Environmental sustainability benefits of propane engines
Liquefied Petroleum Gas, or LPG, is a fuel consisting of a mixture of hydrocarbons, primarily propane and butane. It has been used for decades in a variety of applications, including as a cooking and heating fuel, as a refrigerant fluid in air conditioning systems and as a propellant in aerosol sprays. When it is used as a fuel for motor vehicles, it is sometimes known as Autogas or, simply, as propane.
It is usually obtained by refining crude oil or wet natural gas. Wet natural gas is natural gas that contains an excessive proportion of propane, butane and other non-methane hydrocarbon molecules.

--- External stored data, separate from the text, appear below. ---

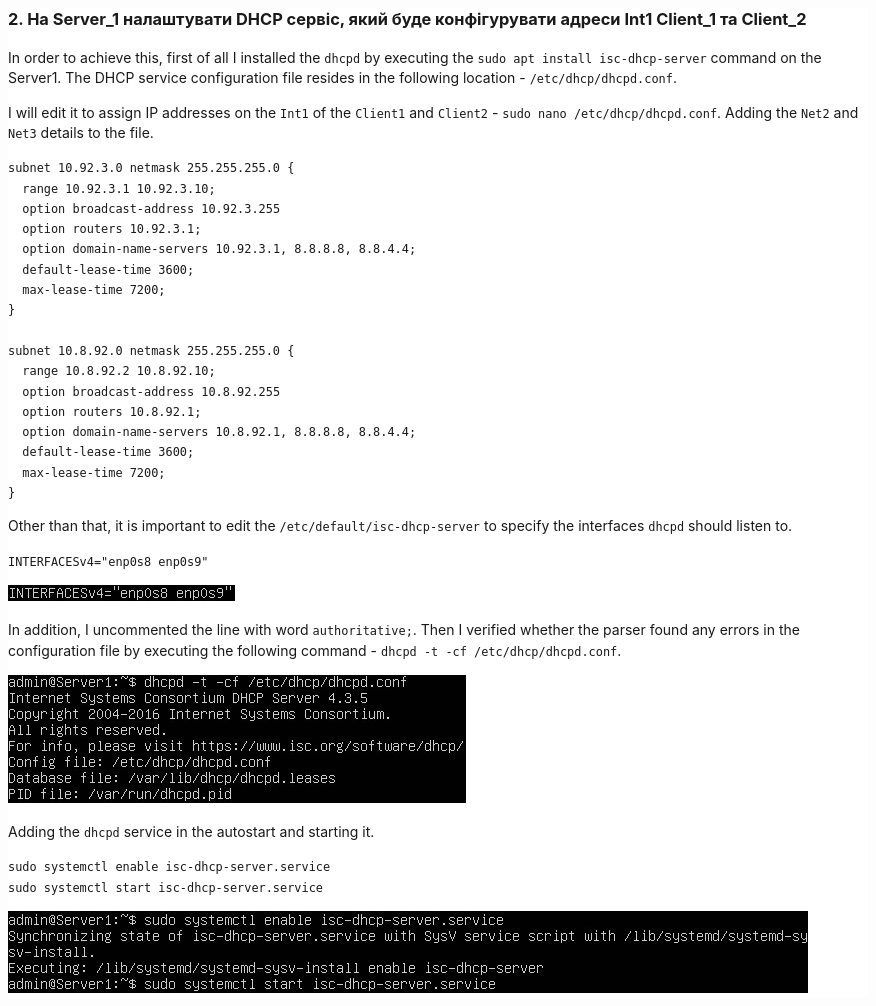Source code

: ### 2. На Server_1 налаштувати DHCP сервіс, який буде конфігурувати адреси Int1 Client_1 та Client_2
In order to achieve this, first of all I installed the `dhcpd` by executing the `sudo apt install isc-dhcp-server` command on the Server1. The DHCP service configuration file resides in the following location - `/etc/dhcp/dhcpd.conf`.

I will edit it to assign IP addresses on the `Int1` of the `Client1` and `Client2` - `sudo nano /etc/dhcp/dhcpd.conf`. Adding the `Net2` and `Net3` details to the file.

    subnet 10.92.3.0 netmask 255.255.255.0 {
      range 10.92.3.1 10.92.3.10;
      option broadcast-address 10.92.3.255
      option routers 10.92.3.1;
      option domain-name-servers 10.92.3.1, 8.8.8.8, 8.8.4.4;
      default-lease-time 3600;
      max-lease-time 7200;
    }
    
    subnet 10.8.92.0 netmask 255.255.255.0 {
      range 10.8.92.2 10.8.92.10;
      option broadcast-address 10.8.92.255
      option routers 10.8.92.1;
      option domain-name-servers 10.8.92.1, 8.8.8.8, 8.8.4.4;
      default-lease-time 3600;
      max-lease-time 7200;
    }

Other than that, it is important to edit the `/etc/default/isc-dhcp-server` to specify the interfaces `dhcpd` should listen to. 

    INTERFACESv4="enp0s8 enp0s9"

![Screenshot12](https://github.com/Soubi8/DevOps_online_Vinnytsia_2022Q1Q2/blob/main/m5/task5.1/Screenshots/12.jpg)

In addition, I uncommented the line with word `authoritative;`. Then I verified whether the parser found any errors in the configuration file by executing the following command - `dhcpd -t -cf /etc/dhcp/dhcpd.conf`.

![Screenshot13](https://github.com/Soubi8/DevOps_online_Vinnytsia_2022Q1Q2/blob/main/m5/task5.1/Screenshots/13.jpg)

Adding the `dhcpd` service in the autostart and starting it.

    sudo systemctl enable isc-dhcp-server.service
    sudo systemctl start isc-dhcp-server.service

![Screenshot14](https://github.com/Soubi8/DevOps_online_Vinnytsia_2022Q1Q2/blob/main/m5/task5.1/Screenshots/14.jpg)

Propane is used in a variety of transport applications including light, medium and heavy-duty vehicles. Its availability and use vary by country. Some countries have promoted the use of propane as a motor fuel as a part of their energy policy. In Turkey, for example, nearly 40% of all passenger vehicles run on propane, according to the World LPG Association. Globally, it’s the third most used fuel, after gasoline and diesel. You can learn more about how LPG compares to natural gas and other fuels.
Propane engines grant a set of environmental benefits to users. Here are the main ones:
Propane engines reduce Greenhouse Gas Emissions
Propane vehicles can have significantly lower well-to-wheels emissions than gasoline, fossil natural gas and diesel vehicles. Well-to-wheels emissions account for the emissions occurring as a result of the production, transportation and distribution of fuels. When comparing the greenhouse gas (GHG) emissions resulting from the use of different fuels, well-to-wheels emissions are a more meaningful metric than tailpipe emissions.
Unlike methane, the primary constituent of natural gas, propane is not a GHG. Leaks and other irregular releases during transportation and storage are included in any well-to-wheels accounting, but they make no contribution to global warming.
A study by the Gas Technology Institute found that school buses running on propane can generate 21% lower well-to-wheels GHG emissions compared to buses running on gasoline. They can also be 7% lower than diesel and 12% lower than compressed natural gas.
Biopropane has a role in decarbonization
Renewable feedstocks, like agricultural waste products, spent cooking oil and animal fats, can also be used to make propane. Biopropane is often co-produced along with biodiesel via complex chemical processes. Chemically, biopropane is nearly identical to propane obtained from fossil resources, so both fuels are interchangeable in many applications.
The use of biopropane can effectively minimize a vehicle’s carbon emissions like renewable natural gas or biodiesel. Compared to other biofuels, however, biopropane currently remains a niche-use fuel which is produced in relatively small quantities and has limited availability. As the supply of biodiesel and bio jet fuel grows, so will the supply of renewable propane.
Propane engines reduce emissions from air pollutants
Modern propane engines produce extremely small amounts of NOx. Under certain driving conditions, such as low speed city driving, propane engines will generate less than 4% of the NOx that a comparable diesel engine would produce.
Propane engines also produce almost no soot—only 2% of a diesel engine’s—and very little carbon monoxide. All of this makes propane vehicles intrinsically clean. They are an attractive option for businesses who are required to comply with strict emissions standards such as California’s. Propane engines will also be a great option for those who wish to make a positive impact on the air quality in the communities they reside in.
Propane is not toxic to the environment
Unlike other petroleum fuels, propane is nontoxic and presents no risk of soil or water contamination. If propane is spilled or leaked outdoors, it will quickly vaporize and harmlessly dissipate into the atmosphere. This makes installing propane fueling stations easy and cost-effective. There’s no permitting required by the Environmental Protection Agency. It does not affect the ozone layer and, as stated, has very low global warming potential.
Propane may not be an environmental pollutant, but it is a hazardous substance. It is extremely flammable, and, being heavier than air, propane vapors can accumulate into low lying areas. This is why propane vehicles are often not allowed to use underground car parks.
In summary, propane is a great option for clean, environmentally-friendly vehicles. Propane vehicles have extremely low emissions of air pollutants and substantially lower GHG emissions than other vehicles running on other fossil fuels. Propane is also nontoxic, is not a hazard to plant or animal life and will not contaminate the environment. It also delivers the power and range required for many commercial vehicle applications.